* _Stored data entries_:
* * * * *
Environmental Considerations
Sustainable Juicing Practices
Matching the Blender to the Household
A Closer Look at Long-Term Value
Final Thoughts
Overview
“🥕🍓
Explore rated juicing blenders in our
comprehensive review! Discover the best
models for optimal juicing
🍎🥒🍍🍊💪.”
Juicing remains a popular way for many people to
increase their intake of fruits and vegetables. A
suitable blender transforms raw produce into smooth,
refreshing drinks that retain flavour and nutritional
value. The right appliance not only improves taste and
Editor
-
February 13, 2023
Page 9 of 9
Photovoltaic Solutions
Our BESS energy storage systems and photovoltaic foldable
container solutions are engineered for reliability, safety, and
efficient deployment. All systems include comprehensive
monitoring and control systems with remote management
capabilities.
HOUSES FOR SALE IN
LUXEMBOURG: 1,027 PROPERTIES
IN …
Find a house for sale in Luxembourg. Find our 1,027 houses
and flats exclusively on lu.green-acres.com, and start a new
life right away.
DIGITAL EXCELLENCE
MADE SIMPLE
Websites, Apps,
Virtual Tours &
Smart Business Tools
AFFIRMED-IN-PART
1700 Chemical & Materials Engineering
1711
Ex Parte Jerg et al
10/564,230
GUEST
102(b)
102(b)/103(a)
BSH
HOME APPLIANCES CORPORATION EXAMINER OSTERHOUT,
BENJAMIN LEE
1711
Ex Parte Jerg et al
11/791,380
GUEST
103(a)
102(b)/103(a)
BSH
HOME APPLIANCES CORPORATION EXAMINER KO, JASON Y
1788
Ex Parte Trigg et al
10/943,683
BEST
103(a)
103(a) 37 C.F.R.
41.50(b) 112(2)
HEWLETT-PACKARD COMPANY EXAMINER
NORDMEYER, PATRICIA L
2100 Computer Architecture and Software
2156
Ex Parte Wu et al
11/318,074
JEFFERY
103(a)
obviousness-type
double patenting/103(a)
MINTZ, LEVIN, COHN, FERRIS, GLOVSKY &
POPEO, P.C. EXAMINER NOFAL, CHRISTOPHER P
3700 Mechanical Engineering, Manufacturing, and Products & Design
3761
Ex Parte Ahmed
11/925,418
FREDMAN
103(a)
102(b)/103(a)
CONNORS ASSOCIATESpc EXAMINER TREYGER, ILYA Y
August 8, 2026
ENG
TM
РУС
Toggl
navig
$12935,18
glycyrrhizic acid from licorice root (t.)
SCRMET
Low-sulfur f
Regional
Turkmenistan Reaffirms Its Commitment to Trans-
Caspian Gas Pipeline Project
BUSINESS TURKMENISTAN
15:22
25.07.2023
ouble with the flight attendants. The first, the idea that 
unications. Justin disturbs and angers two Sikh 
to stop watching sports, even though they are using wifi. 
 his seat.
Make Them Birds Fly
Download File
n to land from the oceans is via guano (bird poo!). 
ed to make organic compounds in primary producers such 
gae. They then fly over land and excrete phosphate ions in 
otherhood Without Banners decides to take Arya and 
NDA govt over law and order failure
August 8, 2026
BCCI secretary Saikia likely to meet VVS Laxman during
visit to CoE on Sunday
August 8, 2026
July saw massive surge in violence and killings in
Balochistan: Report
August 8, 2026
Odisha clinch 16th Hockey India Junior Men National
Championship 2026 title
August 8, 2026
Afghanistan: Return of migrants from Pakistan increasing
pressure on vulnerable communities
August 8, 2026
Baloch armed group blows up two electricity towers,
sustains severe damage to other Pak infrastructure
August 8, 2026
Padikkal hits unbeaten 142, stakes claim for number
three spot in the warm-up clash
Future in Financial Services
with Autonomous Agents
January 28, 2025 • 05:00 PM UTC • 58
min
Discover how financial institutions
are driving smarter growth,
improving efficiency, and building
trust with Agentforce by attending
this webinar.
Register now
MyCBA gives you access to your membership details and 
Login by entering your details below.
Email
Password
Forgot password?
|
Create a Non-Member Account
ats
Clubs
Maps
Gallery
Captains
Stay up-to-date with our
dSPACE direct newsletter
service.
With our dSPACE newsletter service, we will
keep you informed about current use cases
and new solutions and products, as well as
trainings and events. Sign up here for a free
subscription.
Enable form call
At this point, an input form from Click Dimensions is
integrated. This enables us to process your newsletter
* * * * *
* _TASK DETAILS_: Please copy all of the items above line for line, without changing anything.

* _ANSWER AREA_:
Environmental Considerations
Sustainable Juicing Practices
Matching the Blender to the Household
A Closer Look at Long-Term Value
Final Thoughts
Overview
“🥕🍓
Explore rated juicing blenders in our
comprehensive review! Discover the best
models for optimal juicing
🍎🥒🍍🍊💪.”
Juicing remains a popular way for many people to
increase their intake of fruits and vegetables. A
suitable blender transforms raw produce into smooth,
refreshing drinks that retain flavour and nutritional
value. The right appliance not only improves taste and
Editor
-
February 13, 2023
Page 9 of 9
Photovoltaic Solutions
Our BESS energy storage systems and photovoltaic foldable
container solutions are engineered for reliability, safety, and
efficient deployment. All systems include comprehensive
monitoring and control systems with remote management
capabilities.
HOUSES FOR SALE IN
LUXEMBOURG: 1,027 PROPERTIES
IN …
Find a house for sale in Luxembourg. Find our 1,027 houses
and flats exclusively on lu.green-acres.com, and start a new
life right away.
DIGITAL EXCELLENCE
MADE SIMPLE
Websites, Apps,
Virtual Tours &
Smart Business Tools
AFFIRMED-IN-PART
1700 Chemical & Materials Engineering
1711
Ex Parte Jerg et al
10/564,230
GUEST
102(b)
102(b)/103(a)
BSH
HOME APPLIANCES CORPORATION EXAMINER OSTERHOUT,
BENJAMIN LEE
1711
Ex Parte Jerg et al
11/791,380
GUEST
103(a)
102(b)/103(a)
BSH
HOME APPLIANCES CORPORATION EXAMINER KO, JASON Y
1788
Ex Parte Trigg et al
10/943,683
BEST
103(a)
103(a) 37 C.F.R.
41.50(b) 112(2)
HEWLETT-PACKARD COMPANY EXAMINER
NORDMEYER, PATRICIA L
2100 Computer Architecture and Software
2156
Ex Parte Wu et al
11/318,074
JEFFERY
103(a)
obviousness-type
double patenting/103(a)
MINTZ, LEVIN, COHN, FERRIS, GLOVSKY &
POPEO, P.C. EXAMINER NOFAL, CHRISTOPHER P
3700 Mechanical Engineering, Manufacturing, and Products & Design
3761
Ex Parte Ahmed
11/925,418
FREDMAN
103(a)
102(b)/103(a)
CONNORS ASSOCIATESpc EXAMINER TREYGER, ILYA Y
August 8, 2026
ENG
TM
РУС
Toggl
navig
$12935,18
glycyrrhizic acid from licorice root (t.)
SCRMET
Low-sulfur f
Regional
Turkmenistan Reaffirms Its Commitment to Trans-
Caspian Gas Pipeline Project
BUSINESS TURKMENISTAN
15:22
25.07.2023
ouble with the flight attendants. The first, the idea that 
unications. Justin disturbs and angers two Sikh 
to stop watching sports, even though they are using wifi. 
 his seat.
Make Them Birds Fly
Download File
n to land from the oceans is via guano (bird poo!). 
ed to make organic compounds in primary producers such 
gae. They then fly over land and excrete phosphate ions in 
otherhood Without Banners decides to take Arya and 
NDA govt over law and order failure
August 8, 2026
BCCI secretary Saikia likely to meet VVS Laxman during
visit to CoE on Sunday
August 8, 2026
July saw massive surge in violence and killings in
Balochistan: Report
August 8, 2026
Odisha clinch 16th Hockey India Junior Men National
Championship 2026 title
August 8, 2026
Afghanistan: Return of migrants from Pakistan increasing
pressure on vulnerable communities
August 8, 2026
Baloch armed group blows up two electricity towers,
sustains severe damage to other Pak infrastructure
August 8, 2026
Padikkal hits unbeaten 142, stakes claim for number
three spot in the warm-up clash
Future in Financial Services
with Autonomous Agents
January 28, 2025 • 05:00 PM UTC • 58
min
Discover how financial institutions
are driving smarter growth,
improving efficiency, and building
trust with Agentforce by attending
this webinar.
Register now
MyCBA gives you access to your membership details and 
Login by entering your details below.
Email
Password
Forgot password?
|
Create a Non-Member Account
ats
Clubs
Maps
Gallery
Captains
Stay up-to-date with our
dSPACE direct newsletter
service.
With our dSPACE newsletter service, we will
keep you informed about current use cases
and new solutions and products, as well as
trainings and events. Sign up here for a free
subscription.
Enable form call
At this point, an input form from Click Dimensions is
integrated. This enables us to process your newsletter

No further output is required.